## Tuesday, June 18, 2013

### Problem 890: Two Squares inscribed in Circles, Concurrent Lines

Geometry Problem. GeoGebra, HTML5 Animation for iPad and Nexus.
Post your solution in the comments box below.

Level: Mathematics Education, High School, Honors Geometry, College.

Click the figure below to see the dynamic geometry demostration of problem 890.

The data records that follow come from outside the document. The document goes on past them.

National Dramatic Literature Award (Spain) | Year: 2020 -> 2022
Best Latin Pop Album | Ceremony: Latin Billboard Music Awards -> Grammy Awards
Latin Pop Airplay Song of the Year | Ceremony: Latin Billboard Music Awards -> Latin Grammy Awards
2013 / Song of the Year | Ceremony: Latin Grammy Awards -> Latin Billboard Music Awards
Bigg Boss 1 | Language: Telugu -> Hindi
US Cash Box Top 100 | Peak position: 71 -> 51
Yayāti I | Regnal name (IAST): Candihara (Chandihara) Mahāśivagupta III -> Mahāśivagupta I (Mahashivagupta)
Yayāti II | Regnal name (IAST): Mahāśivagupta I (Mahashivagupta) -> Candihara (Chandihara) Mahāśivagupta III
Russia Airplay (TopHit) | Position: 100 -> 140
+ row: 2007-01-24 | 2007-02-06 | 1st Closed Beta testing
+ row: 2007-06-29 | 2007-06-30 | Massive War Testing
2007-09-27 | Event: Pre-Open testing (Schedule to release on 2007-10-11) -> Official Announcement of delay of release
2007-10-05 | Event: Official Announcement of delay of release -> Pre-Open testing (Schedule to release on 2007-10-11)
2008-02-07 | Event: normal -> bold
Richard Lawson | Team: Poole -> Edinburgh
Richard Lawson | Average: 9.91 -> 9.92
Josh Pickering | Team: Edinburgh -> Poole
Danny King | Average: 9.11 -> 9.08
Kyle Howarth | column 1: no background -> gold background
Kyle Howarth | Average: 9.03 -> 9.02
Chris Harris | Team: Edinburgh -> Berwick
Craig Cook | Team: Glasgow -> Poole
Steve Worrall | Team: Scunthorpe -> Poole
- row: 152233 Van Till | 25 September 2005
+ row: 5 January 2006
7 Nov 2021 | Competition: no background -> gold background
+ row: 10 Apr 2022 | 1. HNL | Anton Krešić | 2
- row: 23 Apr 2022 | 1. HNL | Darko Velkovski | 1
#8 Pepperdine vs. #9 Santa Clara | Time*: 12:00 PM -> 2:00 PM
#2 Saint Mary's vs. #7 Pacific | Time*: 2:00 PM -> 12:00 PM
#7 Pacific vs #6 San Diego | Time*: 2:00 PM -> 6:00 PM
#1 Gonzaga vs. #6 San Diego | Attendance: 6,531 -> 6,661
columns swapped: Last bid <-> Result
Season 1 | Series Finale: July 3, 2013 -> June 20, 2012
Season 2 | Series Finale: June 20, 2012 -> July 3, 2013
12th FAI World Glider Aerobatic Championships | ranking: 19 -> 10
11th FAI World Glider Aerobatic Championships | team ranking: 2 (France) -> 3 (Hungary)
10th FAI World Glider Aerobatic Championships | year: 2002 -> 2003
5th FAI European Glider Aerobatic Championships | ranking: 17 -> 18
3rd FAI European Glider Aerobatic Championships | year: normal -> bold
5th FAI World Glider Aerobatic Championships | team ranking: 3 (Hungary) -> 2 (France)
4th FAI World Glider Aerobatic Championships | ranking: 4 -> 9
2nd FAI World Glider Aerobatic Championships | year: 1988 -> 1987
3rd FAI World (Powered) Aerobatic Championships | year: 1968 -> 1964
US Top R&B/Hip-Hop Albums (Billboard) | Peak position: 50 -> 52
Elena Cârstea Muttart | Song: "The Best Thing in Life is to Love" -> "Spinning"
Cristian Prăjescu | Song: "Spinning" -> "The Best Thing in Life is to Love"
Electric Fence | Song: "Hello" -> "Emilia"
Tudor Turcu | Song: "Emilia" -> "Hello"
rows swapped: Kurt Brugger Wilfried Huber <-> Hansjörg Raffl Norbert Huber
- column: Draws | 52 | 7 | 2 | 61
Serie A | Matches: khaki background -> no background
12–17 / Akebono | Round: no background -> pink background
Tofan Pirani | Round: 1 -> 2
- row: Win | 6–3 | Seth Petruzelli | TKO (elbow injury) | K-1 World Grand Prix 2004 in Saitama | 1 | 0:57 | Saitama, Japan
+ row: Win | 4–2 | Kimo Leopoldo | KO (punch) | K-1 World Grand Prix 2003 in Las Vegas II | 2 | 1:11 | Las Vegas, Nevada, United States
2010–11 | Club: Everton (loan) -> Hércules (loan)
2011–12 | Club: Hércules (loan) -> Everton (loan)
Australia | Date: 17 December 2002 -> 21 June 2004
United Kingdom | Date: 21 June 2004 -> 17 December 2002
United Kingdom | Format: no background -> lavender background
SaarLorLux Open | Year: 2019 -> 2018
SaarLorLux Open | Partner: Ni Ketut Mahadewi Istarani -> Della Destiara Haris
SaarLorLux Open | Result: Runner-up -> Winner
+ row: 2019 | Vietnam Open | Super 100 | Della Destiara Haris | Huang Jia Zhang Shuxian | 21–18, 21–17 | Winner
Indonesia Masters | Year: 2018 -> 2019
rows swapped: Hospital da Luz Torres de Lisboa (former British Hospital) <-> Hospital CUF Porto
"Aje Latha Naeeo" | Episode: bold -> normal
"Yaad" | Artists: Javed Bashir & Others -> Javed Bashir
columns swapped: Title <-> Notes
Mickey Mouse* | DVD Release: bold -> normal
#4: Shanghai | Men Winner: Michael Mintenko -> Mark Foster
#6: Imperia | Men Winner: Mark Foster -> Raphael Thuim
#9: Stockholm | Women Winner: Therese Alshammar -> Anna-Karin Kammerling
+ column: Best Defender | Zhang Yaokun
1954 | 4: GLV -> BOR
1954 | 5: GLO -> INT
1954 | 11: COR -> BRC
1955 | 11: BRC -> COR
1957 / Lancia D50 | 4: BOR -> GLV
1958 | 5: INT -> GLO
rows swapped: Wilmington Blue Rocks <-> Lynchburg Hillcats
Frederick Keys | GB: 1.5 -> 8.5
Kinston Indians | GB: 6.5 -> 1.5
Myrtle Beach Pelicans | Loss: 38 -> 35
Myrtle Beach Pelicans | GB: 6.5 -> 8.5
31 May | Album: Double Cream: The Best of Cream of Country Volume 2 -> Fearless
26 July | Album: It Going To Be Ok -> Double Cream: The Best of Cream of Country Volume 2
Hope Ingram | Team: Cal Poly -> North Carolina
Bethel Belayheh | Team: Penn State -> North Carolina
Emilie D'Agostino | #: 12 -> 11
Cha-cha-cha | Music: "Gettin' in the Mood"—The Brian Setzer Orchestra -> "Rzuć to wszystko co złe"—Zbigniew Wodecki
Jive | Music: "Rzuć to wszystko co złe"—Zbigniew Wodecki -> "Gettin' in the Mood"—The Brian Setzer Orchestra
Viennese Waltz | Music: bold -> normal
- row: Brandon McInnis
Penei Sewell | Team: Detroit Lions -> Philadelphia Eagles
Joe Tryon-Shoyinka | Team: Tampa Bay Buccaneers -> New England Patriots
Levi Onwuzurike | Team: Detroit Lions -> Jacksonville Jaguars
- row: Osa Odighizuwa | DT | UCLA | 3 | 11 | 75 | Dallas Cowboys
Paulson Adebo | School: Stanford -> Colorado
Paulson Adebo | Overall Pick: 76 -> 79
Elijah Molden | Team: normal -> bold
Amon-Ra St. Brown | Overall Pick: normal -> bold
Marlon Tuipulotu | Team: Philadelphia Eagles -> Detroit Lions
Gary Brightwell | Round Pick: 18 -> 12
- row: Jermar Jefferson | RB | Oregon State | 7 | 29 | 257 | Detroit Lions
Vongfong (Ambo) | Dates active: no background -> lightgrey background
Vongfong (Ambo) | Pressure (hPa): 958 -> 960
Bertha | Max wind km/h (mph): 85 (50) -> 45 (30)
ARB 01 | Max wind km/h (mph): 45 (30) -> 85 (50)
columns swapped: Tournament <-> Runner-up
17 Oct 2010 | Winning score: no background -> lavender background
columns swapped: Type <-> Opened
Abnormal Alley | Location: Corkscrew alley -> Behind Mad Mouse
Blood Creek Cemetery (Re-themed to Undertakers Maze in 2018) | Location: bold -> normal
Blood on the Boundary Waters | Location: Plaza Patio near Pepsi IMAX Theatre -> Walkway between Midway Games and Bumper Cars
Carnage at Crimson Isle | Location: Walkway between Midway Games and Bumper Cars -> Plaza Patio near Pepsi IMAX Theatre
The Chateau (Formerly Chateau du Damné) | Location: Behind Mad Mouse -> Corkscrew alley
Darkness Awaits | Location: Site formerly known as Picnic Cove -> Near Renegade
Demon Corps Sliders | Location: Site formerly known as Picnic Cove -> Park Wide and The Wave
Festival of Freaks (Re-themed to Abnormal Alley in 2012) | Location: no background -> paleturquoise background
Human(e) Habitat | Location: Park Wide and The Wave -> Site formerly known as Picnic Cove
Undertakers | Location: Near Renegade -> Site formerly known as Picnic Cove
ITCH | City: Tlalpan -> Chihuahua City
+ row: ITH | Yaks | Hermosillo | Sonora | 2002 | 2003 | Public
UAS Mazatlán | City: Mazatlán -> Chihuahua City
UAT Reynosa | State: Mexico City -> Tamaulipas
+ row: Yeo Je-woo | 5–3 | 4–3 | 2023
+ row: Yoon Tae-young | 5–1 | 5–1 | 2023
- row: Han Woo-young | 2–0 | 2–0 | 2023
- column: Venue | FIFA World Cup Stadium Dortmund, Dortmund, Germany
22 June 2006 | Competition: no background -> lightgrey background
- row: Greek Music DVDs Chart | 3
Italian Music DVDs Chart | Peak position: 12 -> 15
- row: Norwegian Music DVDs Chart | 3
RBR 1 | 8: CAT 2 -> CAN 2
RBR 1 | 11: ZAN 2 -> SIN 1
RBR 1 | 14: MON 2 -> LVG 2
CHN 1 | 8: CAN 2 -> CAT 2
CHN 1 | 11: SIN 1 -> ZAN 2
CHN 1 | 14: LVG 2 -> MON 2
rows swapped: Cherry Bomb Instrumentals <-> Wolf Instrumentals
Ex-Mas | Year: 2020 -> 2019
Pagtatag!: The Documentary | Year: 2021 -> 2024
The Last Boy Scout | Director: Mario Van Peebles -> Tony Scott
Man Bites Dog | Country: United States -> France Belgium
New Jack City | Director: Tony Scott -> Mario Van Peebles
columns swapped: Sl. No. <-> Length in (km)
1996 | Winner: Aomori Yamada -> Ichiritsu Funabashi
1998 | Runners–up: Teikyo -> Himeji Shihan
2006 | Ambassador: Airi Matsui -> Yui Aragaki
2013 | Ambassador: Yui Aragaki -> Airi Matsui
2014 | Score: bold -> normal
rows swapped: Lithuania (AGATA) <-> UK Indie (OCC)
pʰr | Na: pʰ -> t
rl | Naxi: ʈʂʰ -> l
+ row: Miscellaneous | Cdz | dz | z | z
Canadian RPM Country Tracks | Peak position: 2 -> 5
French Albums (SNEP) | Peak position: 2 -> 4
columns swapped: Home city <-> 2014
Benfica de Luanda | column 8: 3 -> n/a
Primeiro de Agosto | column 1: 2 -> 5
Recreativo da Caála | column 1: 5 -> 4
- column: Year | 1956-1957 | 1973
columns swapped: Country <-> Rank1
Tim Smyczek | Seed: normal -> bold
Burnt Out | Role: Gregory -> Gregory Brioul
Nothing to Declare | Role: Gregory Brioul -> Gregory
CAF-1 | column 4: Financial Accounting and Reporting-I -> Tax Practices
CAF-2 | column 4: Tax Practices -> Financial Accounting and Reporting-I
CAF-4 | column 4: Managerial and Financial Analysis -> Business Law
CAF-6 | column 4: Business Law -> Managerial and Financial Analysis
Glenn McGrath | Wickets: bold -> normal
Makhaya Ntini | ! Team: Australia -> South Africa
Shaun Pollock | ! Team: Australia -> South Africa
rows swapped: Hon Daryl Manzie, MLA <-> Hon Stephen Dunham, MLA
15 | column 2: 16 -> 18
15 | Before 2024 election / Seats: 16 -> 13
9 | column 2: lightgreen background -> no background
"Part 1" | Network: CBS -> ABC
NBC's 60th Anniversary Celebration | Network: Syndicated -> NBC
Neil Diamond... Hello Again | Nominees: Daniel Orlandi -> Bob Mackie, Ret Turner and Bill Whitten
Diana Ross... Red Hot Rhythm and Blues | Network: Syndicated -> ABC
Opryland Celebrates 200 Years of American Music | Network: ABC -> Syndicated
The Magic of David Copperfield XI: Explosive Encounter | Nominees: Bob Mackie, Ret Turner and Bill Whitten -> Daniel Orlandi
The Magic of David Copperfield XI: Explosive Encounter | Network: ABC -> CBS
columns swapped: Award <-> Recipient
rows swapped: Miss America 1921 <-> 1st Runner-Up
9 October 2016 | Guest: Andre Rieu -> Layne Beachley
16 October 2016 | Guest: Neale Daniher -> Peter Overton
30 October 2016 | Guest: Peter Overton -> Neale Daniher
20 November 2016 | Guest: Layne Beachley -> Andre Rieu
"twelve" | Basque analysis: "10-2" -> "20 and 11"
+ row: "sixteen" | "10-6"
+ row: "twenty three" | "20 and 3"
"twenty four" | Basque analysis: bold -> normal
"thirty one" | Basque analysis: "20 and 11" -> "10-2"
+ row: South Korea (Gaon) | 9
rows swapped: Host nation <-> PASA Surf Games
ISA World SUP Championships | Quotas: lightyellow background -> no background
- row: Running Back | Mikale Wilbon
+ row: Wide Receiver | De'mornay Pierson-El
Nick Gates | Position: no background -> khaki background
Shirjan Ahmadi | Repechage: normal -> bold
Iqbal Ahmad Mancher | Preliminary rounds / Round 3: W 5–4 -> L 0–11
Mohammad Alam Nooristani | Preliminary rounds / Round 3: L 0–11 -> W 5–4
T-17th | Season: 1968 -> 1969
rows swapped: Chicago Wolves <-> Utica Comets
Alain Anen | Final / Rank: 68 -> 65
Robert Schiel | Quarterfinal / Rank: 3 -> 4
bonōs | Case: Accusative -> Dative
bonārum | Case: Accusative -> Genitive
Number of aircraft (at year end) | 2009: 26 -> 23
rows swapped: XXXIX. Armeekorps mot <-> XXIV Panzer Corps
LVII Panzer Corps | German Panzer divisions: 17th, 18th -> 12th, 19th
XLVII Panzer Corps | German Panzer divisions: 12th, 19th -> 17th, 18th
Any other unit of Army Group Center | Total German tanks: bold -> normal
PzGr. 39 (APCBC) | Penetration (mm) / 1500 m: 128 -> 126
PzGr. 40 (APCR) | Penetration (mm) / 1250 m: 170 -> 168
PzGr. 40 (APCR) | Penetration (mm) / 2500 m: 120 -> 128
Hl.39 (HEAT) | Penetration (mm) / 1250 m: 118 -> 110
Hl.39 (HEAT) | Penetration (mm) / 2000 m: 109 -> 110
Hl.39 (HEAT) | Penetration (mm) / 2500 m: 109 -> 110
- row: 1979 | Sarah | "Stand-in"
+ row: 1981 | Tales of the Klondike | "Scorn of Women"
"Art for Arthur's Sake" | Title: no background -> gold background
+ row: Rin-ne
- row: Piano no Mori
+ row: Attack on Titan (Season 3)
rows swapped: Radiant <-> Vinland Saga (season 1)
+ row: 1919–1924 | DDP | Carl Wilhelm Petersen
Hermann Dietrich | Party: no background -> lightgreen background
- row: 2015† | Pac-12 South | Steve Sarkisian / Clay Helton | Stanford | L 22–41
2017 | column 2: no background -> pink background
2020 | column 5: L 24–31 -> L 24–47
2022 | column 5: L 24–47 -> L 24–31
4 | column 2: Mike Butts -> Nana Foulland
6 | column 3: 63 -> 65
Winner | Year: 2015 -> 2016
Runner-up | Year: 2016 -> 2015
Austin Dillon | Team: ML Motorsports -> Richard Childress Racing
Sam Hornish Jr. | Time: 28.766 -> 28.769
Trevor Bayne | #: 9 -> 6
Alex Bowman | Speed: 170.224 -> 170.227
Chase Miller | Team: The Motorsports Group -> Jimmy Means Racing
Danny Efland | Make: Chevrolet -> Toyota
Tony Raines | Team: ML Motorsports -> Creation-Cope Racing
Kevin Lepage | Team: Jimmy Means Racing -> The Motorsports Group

1. This problem is the same as problem 772 with dynamic Geometry . See below for detail

http://gogeometry.blogspot.com/2012/01/problem-722-squares-circumscribed.html

1. Dear Peter problem 890 has more conclusions than problem 772

2. http://img834.imageshack.us/img834/6712/8rc.png
Since BD and DF are diameters of circles O and O’ so ∠(BPD)= ∠(DPF)= 90
So B, P and E are collinear.
We have ∠(CPB)= ∠(FPG)= 45 ( angles face 90 degrees arc)
So C, P, G are collinear.
Since AC and EG are diameters of circles O and O’ => AP ⊥ CPG and PE ⊥ CPG
So A,E and P are collinear

3. Let AE and CG intersect at a point Q, then we need to prove that Q,D,A,C,B concylic.
∠QAD = ∠EAD = arctan(ED/AD) = arctan(DG/CD) = ∠GCD = ∠QCD
So Q,D,A,C concylic and the result follows.